An Android app that captures on-screen text using OCR and translates it in real time.
- Real-time screen capture – Uses the MediaProjection API to grab screen frames on demand via a floating button
- OCR text extraction – Extracts text from captured frames with Google ML Kit Text Recognition
- Multiple translation engines
- Google Translate (free tier or bring your own API key)
- DeepL (free tier or bring your own API key)
- Offline translation powered by ML Kit on-device models
- Language selection – Choose source and target languages; swap them with one tap
- High-precision mode – Optional Accessibility Service integration for deeper, hierarchy-level text detection
- Overlay display – Translated text is shown in a transparent, adjustable overlay without leaving the current app
- Translation history – Browse past translations stored locally and synced to the cloud
- User accounts – Firebase Authentication (email/password) with a profile page and statistics (words translated)
- Model download management – Background service downloads offline ML Kit translation models as needed
| Item | Version |
|---|---|
| Android | 12+ (API 31) |
| Target SDK | 33 |
| Compile SDK | 35 |
| Kotlin | 2.x |
| Gradle | See gradle/libs.versions.toml |
git clone https://github.com/LightCyan01/translateocr.git
cd translateocr- Create a project in the Firebase Console.
- Add an Android app with package name
com.jaymie.translateocr. - Download
google-services.jsonand place it atapp/google-services.json. - Enable Authentication (Email/Password) and Firestore in the Firebase Console.
Open the app, navigate to Settings, and enter your Google Translate and/or DeepL API keys.

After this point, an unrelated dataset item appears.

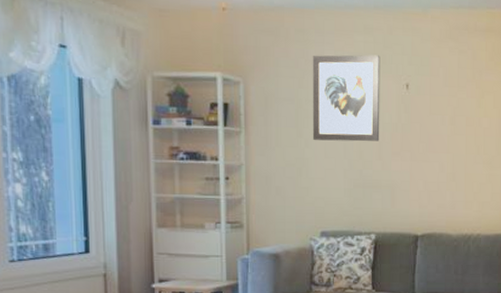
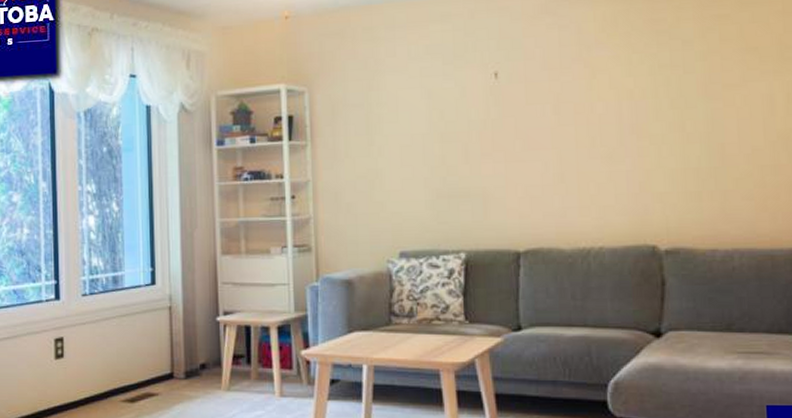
wall art: present [312,55,380,142] -> none [382,44,465,148]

Without keys the app uses the free-tier endpoints.
Open the project in Android Studio, sync Gradle, then run on a device or emulator:
./gradlew installDebugThe app requests the following permissions at runtime:
| Permission | Purpose |
|---|---|
SYSTEM_ALERT_WINDOW |
Draw the overlay and floating button on top of other apps |
FOREGROUND_SERVICE_MEDIA_PROJECTION |
Keep screen-capture running in the background |
POST_NOTIFICATIONS |
Show a persistent notification while screen capture is active |
READ_MEDIA_IMAGES |
Pick images from the gallery for OCR |
INTERNET |
Call translation APIs and sync with Firebase |
BIND_ACCESSIBILITY_SERVICE |
High-precision text detection (optional, user-enabled) |
The app follows MVVM and is structured as a single-Activity host with Jetpack Navigation fragments.
TranslateOCRApp (Application)
│
├── MainActivity ← Navigation host
│ ├── HomeFragment
│ ├── SettingsFragment
│ ├── HistoryFragment
│ └── ProfileFragment
│
├── Activities
│ ├── Login
│ ├── Profile
│ └── LanguageSelect
│
├── Services
│ ├── ScreenCaptureService ← MediaProjection foreground service
│ ├── TranslateAccessibilityService
│ └── ModelDownloadService
│
├── Repositories
│ ├── OCRRepository ← ML Kit text recognition
│ ├── TranslationRepository ← Google / DeepL / offline
│ ├── FirestoreRepository ← Cloud sync
│ └── TranslationHistoryRepository
│
└── Utils
├── ScreenCaptureManager
├── OverlayManager
└── FloatingButtonManager
Key libraries
- Google ML Kit – OCR & offline translation
- Firebase – Auth, Firestore, Storage
- Kotlin Coroutines
- Jetpack Navigation
- PermissionsDispatcher
- Glide
This project is provided as-is for educational purposes. No license has been specified; all rights remain with the original author.